We all know what pain feels like. It can sting or it can throb. It can be constant or pain can be intermittent. These words describe different characteristics of pain, but how would you describe the depth of pain? Very painful, kind of painful? Accurately describing to someone else how much pain you’re feeling can be difficult, especially if the pain isn’t attached to a particular injury.
One in three people experience chronic pain in the U.S. (pain that has no source and cannot be treated by addressing any one malady will qualify as chronic pain). Instead, doctors prescribe general pain pills and, increasingly, medical marijuana, based on a patient’s subjective reports.
This leaves a lot of people skeptical of chronic pain, even though it can be very real and very debilitating. Researchers have now come up with a way to objectively measure pain. Eventually we may no longer need words to describe different levels of pain, just brains scans will do.
Using fMRI, researchers were able to isolate areas of the brain that are activated when a patient experiences pain. Subjects were then caused pain with a heat probe while their brain signals were being measured. These measurements were then used to create an algorithm that will be able to indicate pain. Though the technology and our understanding of pain is still somewhat unsophisticated and in its preliminary stages (its accuracy rating is around 81%), it’s likely that pain levels could soon be documented just as precisely as your height or weight.

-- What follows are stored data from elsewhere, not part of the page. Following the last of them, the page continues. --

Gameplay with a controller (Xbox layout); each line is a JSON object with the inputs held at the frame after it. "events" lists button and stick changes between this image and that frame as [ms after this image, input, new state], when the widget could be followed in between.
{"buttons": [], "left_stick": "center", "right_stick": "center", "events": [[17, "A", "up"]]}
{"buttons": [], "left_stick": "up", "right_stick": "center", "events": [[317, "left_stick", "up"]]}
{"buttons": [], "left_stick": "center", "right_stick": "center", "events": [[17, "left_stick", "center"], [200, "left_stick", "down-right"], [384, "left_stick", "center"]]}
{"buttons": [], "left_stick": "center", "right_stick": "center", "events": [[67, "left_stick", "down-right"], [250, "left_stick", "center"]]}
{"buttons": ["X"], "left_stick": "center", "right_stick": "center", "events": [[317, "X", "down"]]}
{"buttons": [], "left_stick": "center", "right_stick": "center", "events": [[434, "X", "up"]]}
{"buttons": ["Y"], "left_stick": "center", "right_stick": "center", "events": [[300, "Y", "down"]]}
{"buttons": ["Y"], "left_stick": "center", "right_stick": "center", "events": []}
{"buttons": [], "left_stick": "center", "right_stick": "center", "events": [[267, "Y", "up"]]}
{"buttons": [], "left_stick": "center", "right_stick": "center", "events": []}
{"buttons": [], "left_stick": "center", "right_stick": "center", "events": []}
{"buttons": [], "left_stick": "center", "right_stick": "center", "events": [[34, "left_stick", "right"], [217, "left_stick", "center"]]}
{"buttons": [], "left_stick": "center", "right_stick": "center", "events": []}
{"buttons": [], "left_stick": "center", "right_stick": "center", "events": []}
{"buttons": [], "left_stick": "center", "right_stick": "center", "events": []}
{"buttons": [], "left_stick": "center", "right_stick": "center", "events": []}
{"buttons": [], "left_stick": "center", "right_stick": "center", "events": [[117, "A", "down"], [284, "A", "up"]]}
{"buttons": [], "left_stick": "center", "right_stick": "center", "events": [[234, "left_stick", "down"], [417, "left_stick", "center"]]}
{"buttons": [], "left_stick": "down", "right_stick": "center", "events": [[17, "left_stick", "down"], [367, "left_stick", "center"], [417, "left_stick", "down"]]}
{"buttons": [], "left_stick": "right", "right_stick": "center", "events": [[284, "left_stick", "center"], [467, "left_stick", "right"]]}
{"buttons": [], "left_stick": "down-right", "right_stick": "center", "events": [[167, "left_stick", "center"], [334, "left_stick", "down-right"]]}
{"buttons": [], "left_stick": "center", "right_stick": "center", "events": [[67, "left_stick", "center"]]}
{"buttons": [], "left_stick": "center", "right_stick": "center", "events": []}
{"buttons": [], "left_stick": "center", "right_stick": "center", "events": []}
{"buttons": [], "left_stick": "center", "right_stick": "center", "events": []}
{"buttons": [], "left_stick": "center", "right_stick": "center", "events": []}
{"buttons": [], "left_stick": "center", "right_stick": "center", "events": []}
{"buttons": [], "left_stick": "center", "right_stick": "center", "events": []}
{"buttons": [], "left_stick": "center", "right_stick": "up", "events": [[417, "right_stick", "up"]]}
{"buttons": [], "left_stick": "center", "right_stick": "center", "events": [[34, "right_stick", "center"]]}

It’s almost frightening: something that seems so troublesome to articulate ourselves, something that feels so inherently personal and subjective, can actually be reduced to a simple science. How long before other mental states or even individual thoughts can simply be read and recorded from outside of your body?
This could mean extraordinary things for sufferers of chronic pain. Above all, increased legitimacy and better diagnoses. This is just one of the many surprising and useful discoveries to come out of the neuroscience field in the past decade, a field that’s surely to explode with information in the coming years. Hopefully studying the brain on this level will allow us to relate our own experiences to doctors, family or whomever much more accurately and aid us in getting the treatments we need.